On the first day of Christmas week, there was a development in the efforts of the Birmingham police to move forward their investigation into the Winson Green murder, as it had become known. A period of frustrating stagnation had occurred since the head had been matched to the bog body. Attempts to find Mickey Doyle’s former gangsters and winkle information out of them had proved futile. A couple of minor thugs had been unearthed who had once been associated with his felonies, but they steadfastly denied knowing anything about the bizarre corpse, other than that, years ago, the head had occasionally been exhibited during drunken revels at the Barley Mow.
Then on that Monday, a letter addressed ‘To Whom it May Concern’ arrived at the police headquarters and rapidly filtered down to the detective chief superintendent. After reading the short message, he hurried to the ACC’s office and within an hour, a conference was being held in his room, to which DI Trevor Hartnell had hastened up from Winson Green.
Several other senior CID men were present and their chief lost no time in passing around copies of the letter that had arrived in the morning’s post. Eyebrows were raised as they scanned the brief note and a DCI muttered, ‘Well, I’ll be damned!’ as his comment on the news.
‘May be a red herring, of course,’ cautioned the chief. ‘There may have been more than one Batman tattoo in Britain at that time!’
He cleared his throat and read the letter aloud, to impress it on his listeners. ‘He says, “I am an antiques dealer in Ludlow, having been in business there for many years. Yesterday, I happened to see in a copy of the Birmingham Post, which was wrapped around a delivery, a request for any information about a man with a Batman tattoo, of which there was a sketch in the article. I recall seeing a man in late 1944, who had an identical tattoo on his upper arm. I could give some further details if they were of interest to you… Yours sincerely, Bertram Tomlinson.”’
He looked around at his audience for a response.
‘Seems that the Chief Constable’s idea about publicity paid off,’ offered a DCI from the Division adjacent to Hartnell’s.
‘But why the hell didn’t he give us the details he mentioned?’
Lively speculation followed, but the chief super cut it short with a decisive order. ‘Hartnell, you’re still the prime investigating officer, so get yourself down to Ludlow straight away to see this chap. I’ll fix it with the Shropshire force, to tell them you are on their territory. Squeeze what you can from this fellow and let me know what you find.’
Inside another hour, Trevor Hartnell was in a plain black Ford Consul with Sergeant Rickman driving him south-west towards Kidderminster and onward to Ludlow, which was almost on the Welsh border. Hartnell had never been there before and was impressed by the medieval feel of the little town, perched on a hill alongside a huge castle, its narrow streets abounding with half-timbered buildings. Tom Rickman manoeuvred the Ford through the congested lanes to find Broad Street, which was the address on the copy of the letter which Hartnell held on his knee.

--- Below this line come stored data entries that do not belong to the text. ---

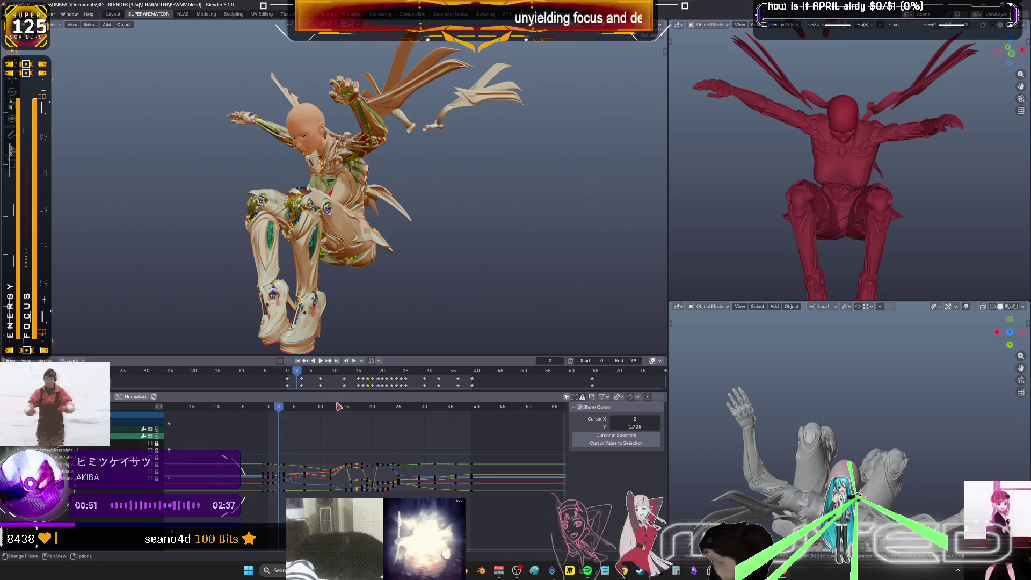
Keyframe all channels of the crouching pose at frame 2, then switch to Spotify
key("i")
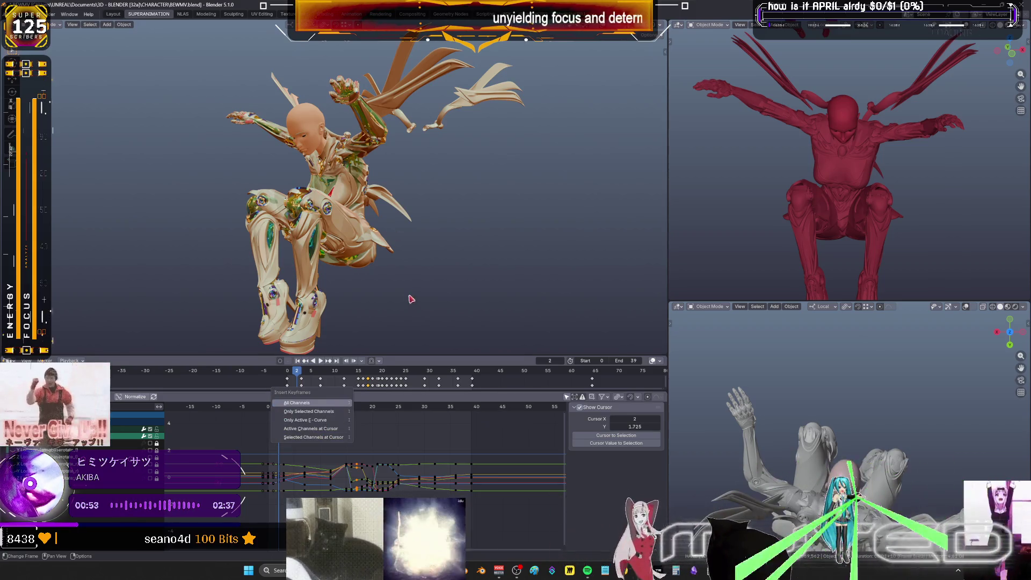
left_click(339, 407)
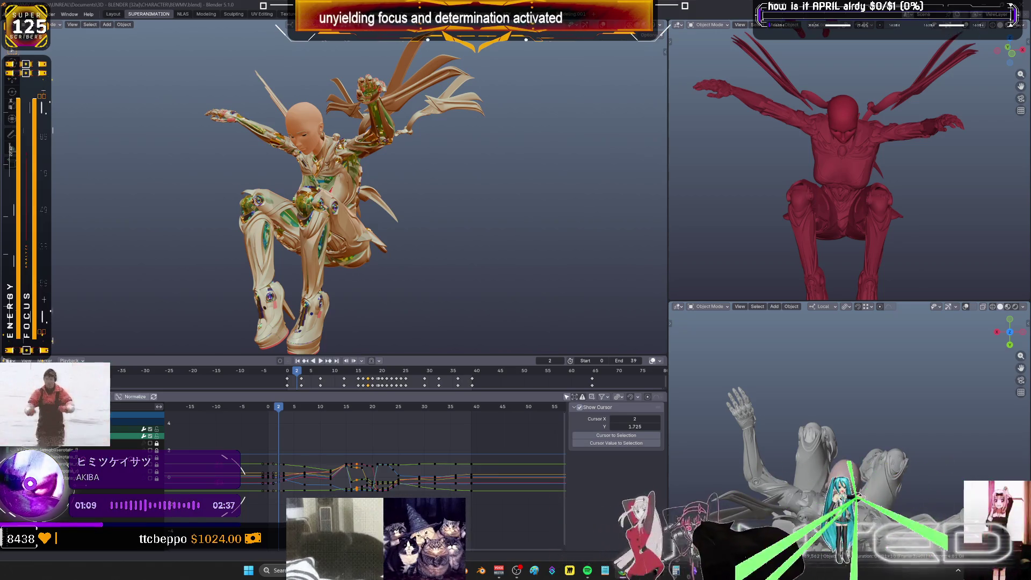
key("alt+Tab")
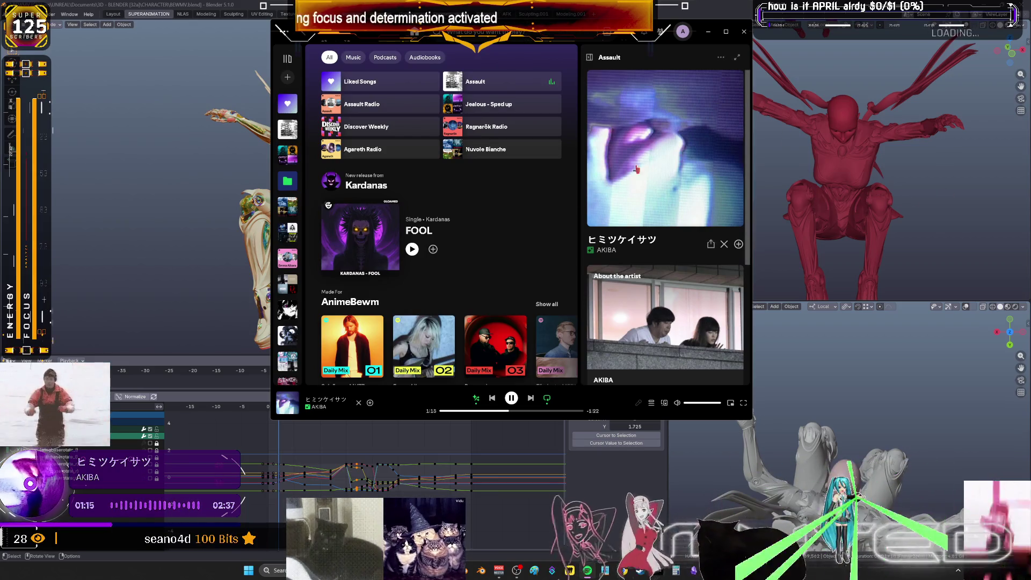
Open the Assault playlist in Spotify, browse its recommended tracks, then return to Blender
scroll(410, 155, "down", 8)
scroll(410, 155, "up", 8)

‘Tomlinson’s Antiques… there’s the place,’ he pointed out. Broad Street lived up to its name as there were some empty parking spaces and, moments later, the bell inside the double-fronted shop tinkled as they went in. A gloomy cavern, half-filled with furniture and scattered remnants of past years, led back to an area partitioned off by frosted glass panels. As they approached, a figure came out warned by the bell. It was a cadaverous old man, stooped and slow-moving. Fancifully, Trevor felt he had been transported back into a Dickens novel — the shopkeeper was not actually wearing woollen mittens and round spectacles, but he did have a long, shapeless brown cardigan over a waistcoat.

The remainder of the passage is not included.